Onun moderatörlüğüne de bizzat
İmamoğlu gölge düşürdü ve kafaları karıştıran şu
"yalanı" söyledi:
"Binali Yıldırım soruların görülmesini talep etmiştir"
Yıldırım'ın bu yalana cevabı kibarca oldu:
"Hayretle karşılıyorum. İmamoğlu, doğru söylememeyi alışkanlık haline getirmiştir."
İşin ilginç yanı,
İmamoğlu'nun bu iddiasını
Küçükkaya da hem ilk ortaya
atıldığında hem de canlı yayın
esnasında üzerine basarak yalanladı.
Şimdi gelin bütün bu tartışmalar, yalanlar gırla giderken arka planda neler olduğuna bakalım. Kamuoyu önünde sorular istendi, verildi diye algı oluşturulurken meğer arka planda o işi bizzat kendileri yapıyormuş. Bu da nereden çıktı demeyin, o gece
İsmail Küçükkaya'nın tarafsız olmadığı hem yaklaşımından, hem sorularından, hem gereksiz müdahalelerinden belliydi. Üstelik o gece İmamoğlu'nun gelen sorulara, sanki hazırlanmış gibi cevap vermesi izleyicilerin dikkatinden kaçmadı. O gece yayın anında bunu Twitter'da dile getirenler bile oldu.
Peki, bu doğru olabilir miydi?
Elimde ilginç iki fotoğraf var. Biri İstanbul Taksim'de bilinen bir otelin giriş kapısında, öteki de asansörün içinde çekilmiş.
Kapıdan bizim
"tarafsız" İsmail giriyor.
Ekrem İmamoğlu'nun adamları karşılıyor.
X-Ray cihazından geçtikten sonra asansörde görüyoruz.
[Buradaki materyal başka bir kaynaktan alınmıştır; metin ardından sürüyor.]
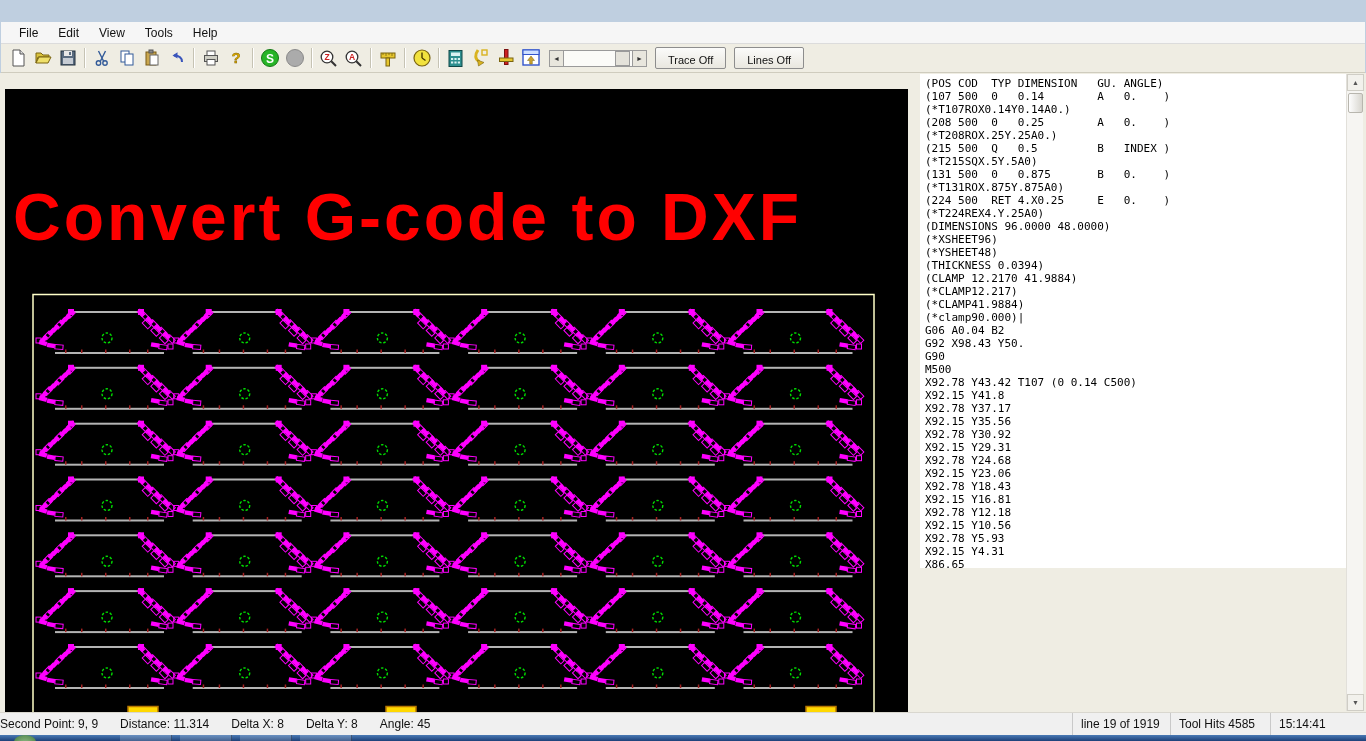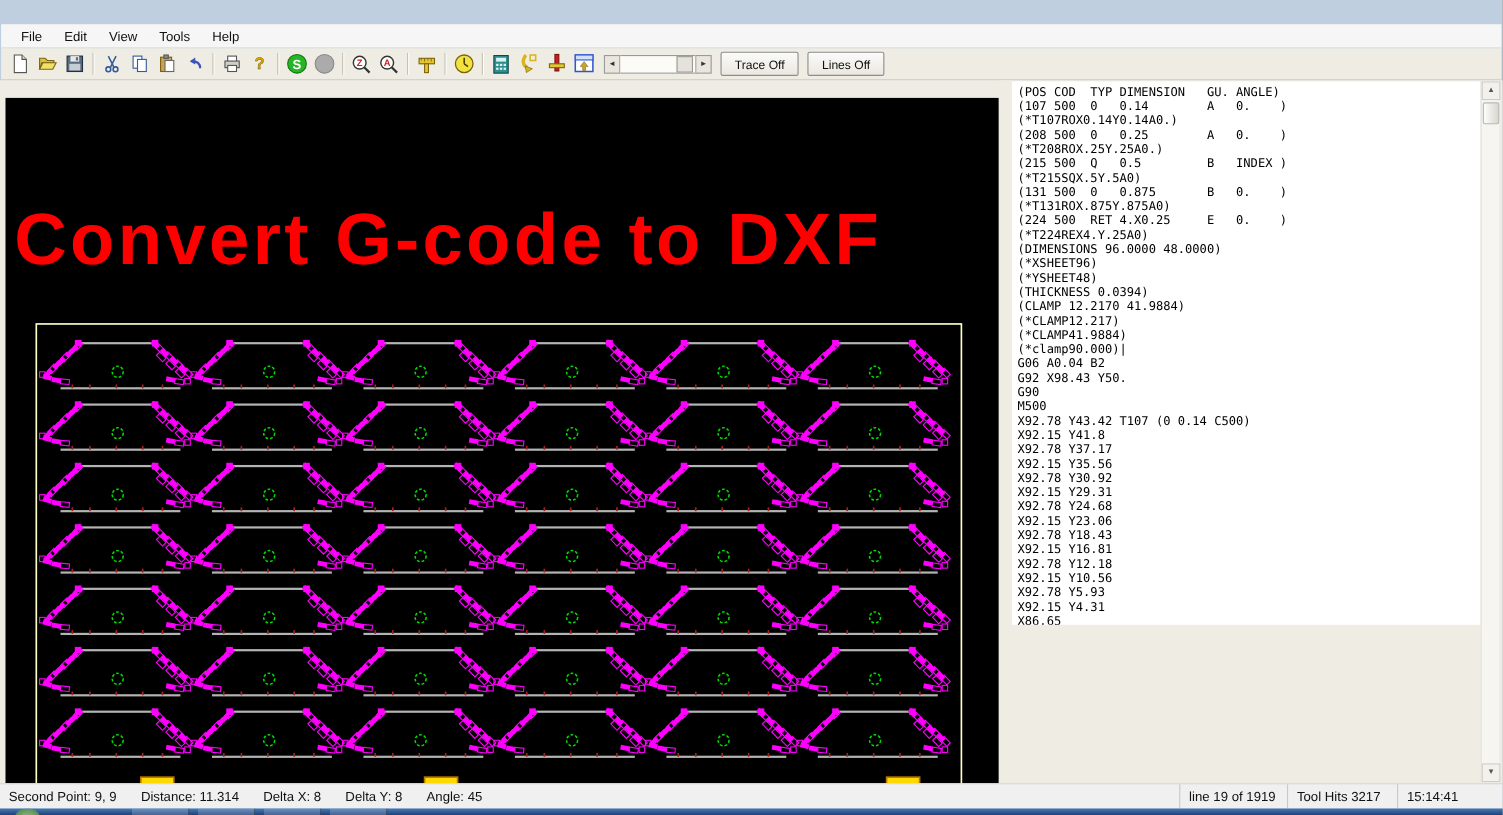--- a/index.html
+++ b/index.html
@@ -57,7 +57,7 @@
   
   .statusbar { position:absolute; left:0; top:712px; width:1366px; height:23px; background:#f0f0f0;
     border-top:1px solid #d9d7cf; display:flex; align-items:center; font-size:12px; color:#111; }
-  .status-left { flex:1; display:flex; gap:22px; padding-left:8px; }
+  .status-left { flex:1; display:flex; gap:22px; padding-left:0; }
   .status-seg { height:100%; display:flex; align-items:center; padding-left:8px; border-left:1px solid #c9c9c9; }
   .seg-line { width:98px; } .seg-hits { width:100px; } .seg-time { width:96px; }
Asansörde tanıdık bir isim daha var;
Murat Ongun... Hani
Ekrem İmamoğlu'nun meşhur basın sözcüsü. Onu kamuoyu daha çok
bir minibüsün içinden uzanan ve İmamoğlu'nu omuzundan tutup içeri çeken eliyle tanıyor.
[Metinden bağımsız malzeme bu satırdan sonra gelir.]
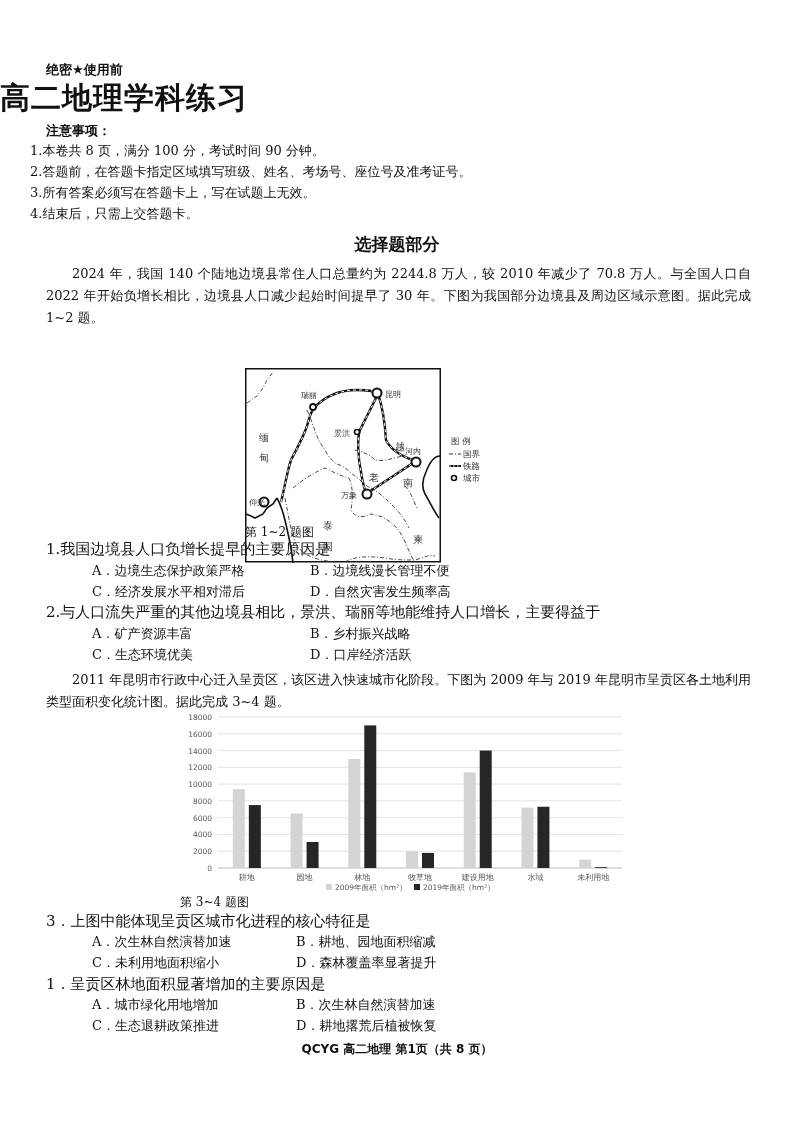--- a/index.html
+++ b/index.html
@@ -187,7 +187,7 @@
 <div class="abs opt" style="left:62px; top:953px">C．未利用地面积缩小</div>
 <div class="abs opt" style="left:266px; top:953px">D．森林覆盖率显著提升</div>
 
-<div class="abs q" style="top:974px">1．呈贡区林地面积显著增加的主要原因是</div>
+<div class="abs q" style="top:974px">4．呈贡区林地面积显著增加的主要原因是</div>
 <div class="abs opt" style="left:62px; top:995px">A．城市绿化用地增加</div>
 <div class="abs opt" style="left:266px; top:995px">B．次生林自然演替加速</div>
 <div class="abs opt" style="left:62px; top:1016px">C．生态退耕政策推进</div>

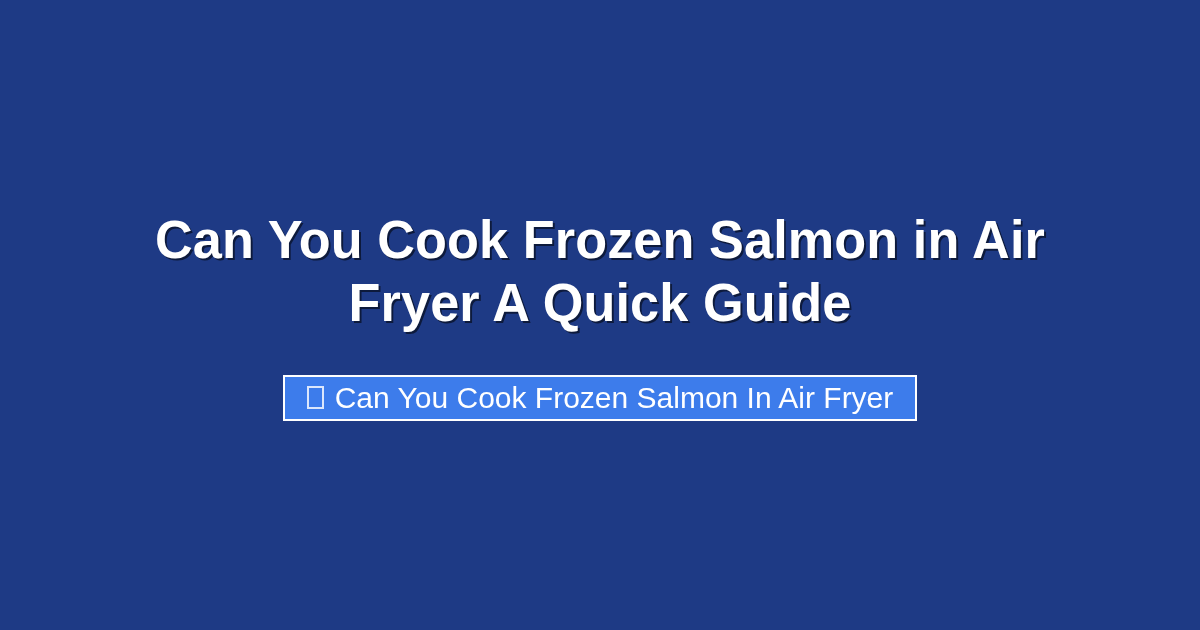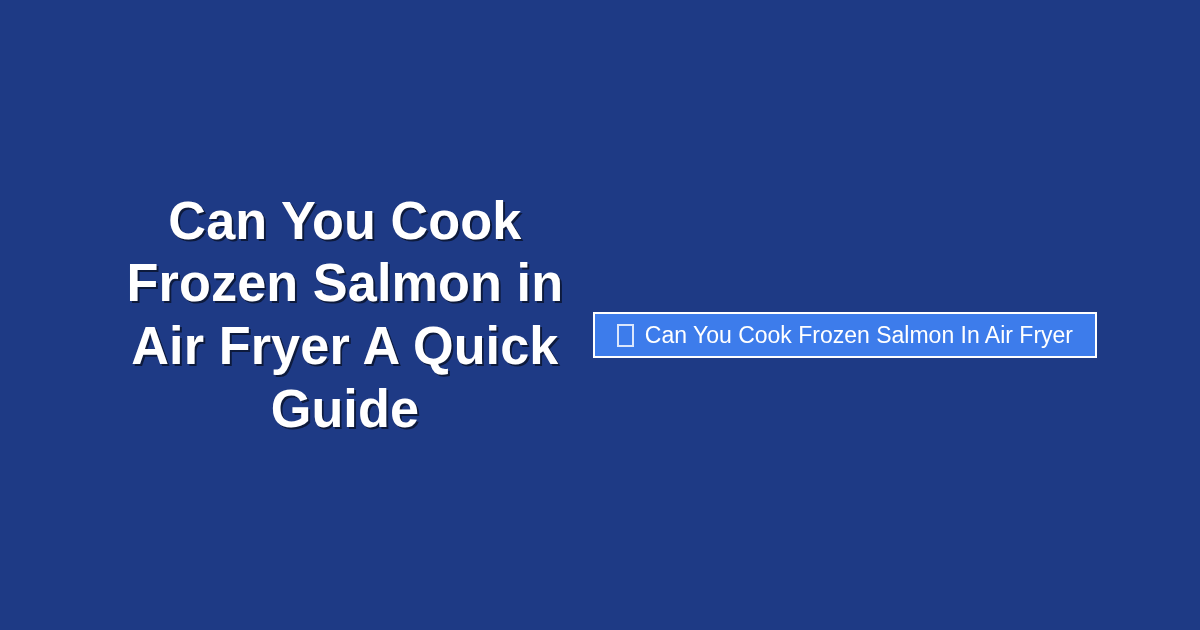--- a/index.html
+++ b/index.html
@@ -34,7 +34,7 @@
     width: 1200px;
     height: 630px;
     display: flex;
-    flex-direction: row;
+    flex-direction: column;
     align-items: center;
     justify-content: center;
     padding: 0 100px;

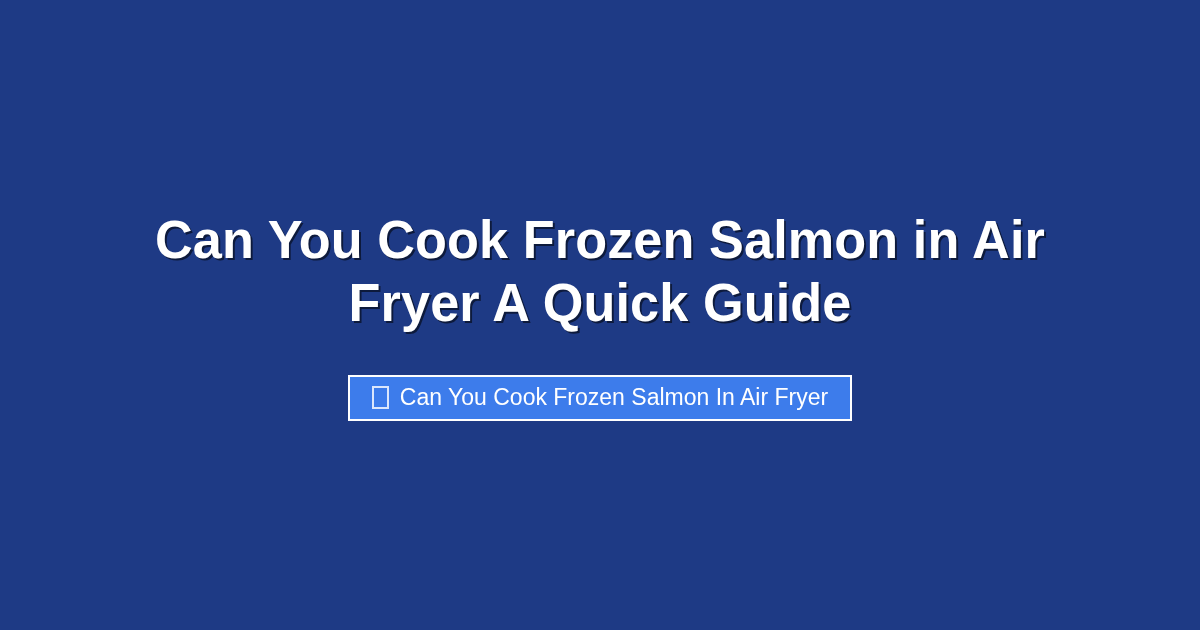--- a/index.html
+++ b/index.html
@@ -76,7 +76,7 @@
     border-radius: 0;
     color: #ffffff;
     font-family: "Liberation Sans", "DejaVu Sans", sans-serif;
-    font-size: 23px;
+    font-size: 30px;
     font-weight: normal;
     line-height: 1;
     white-space: nowrap;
Bu ikilinin bir otel asansöründe bir araya gelmesi tesadüf olabilir mi? Aynı katta ve hiç konuşmadan arka arkaya asansörden iniyorlar.
Buluşma tarihini de söyleyelim, 4 gün önce;
13 Haziran 2019.
Saat 12.19 civarı...
O tarihte
İsmail Küçükkaya'nın
ortak programı
sunacağı belli
ve konu bizzat
İmamoğlu'nun
yalanları nedeniyle medyada tartışılıyor.
Bu yüzden herkesin gözü onların üzerinde.
Ama onlar o kadar pervasız ki, tesadüfe bakın o saatlerde CHP'nin İstanbul Büyükşehir Belediye Başkan adayı
İmamoğlu da o otelde...
Tesadüf bu ya, saat 11.00'de o otelde basın toplantısı yapıyor.
Medyaya düşen haberlere göre toplantı saat 13.00 gibi bitiyor. Sonrası meçhul. İşte işin bamteli de tam burası.
Şimdi soru şu; tarafsız gazeteci moderatör
İsmail Küçükkaya o otelde saat 13'ten sonra
Ekrem İmamoğlu ile görüştü mü?
Ve
Binali Yıldırım'ı
"soruları talep etti" diye açıkça
yalan söyleyerek suçlayan ve o
gece
"ahlak abidesi" kesilen
İmamoğlu,
Küçükkaya'dan
soruları alıp hazırlık yaptı mı?
"Yavuz hırsız ev sahibini bastırır" misali önceden sorular
istendi deyip algı oluşturanlar
meğer arka planda organize işler
peşindeymiş.
Bu hem siyaset hem de medya adına utanç verici.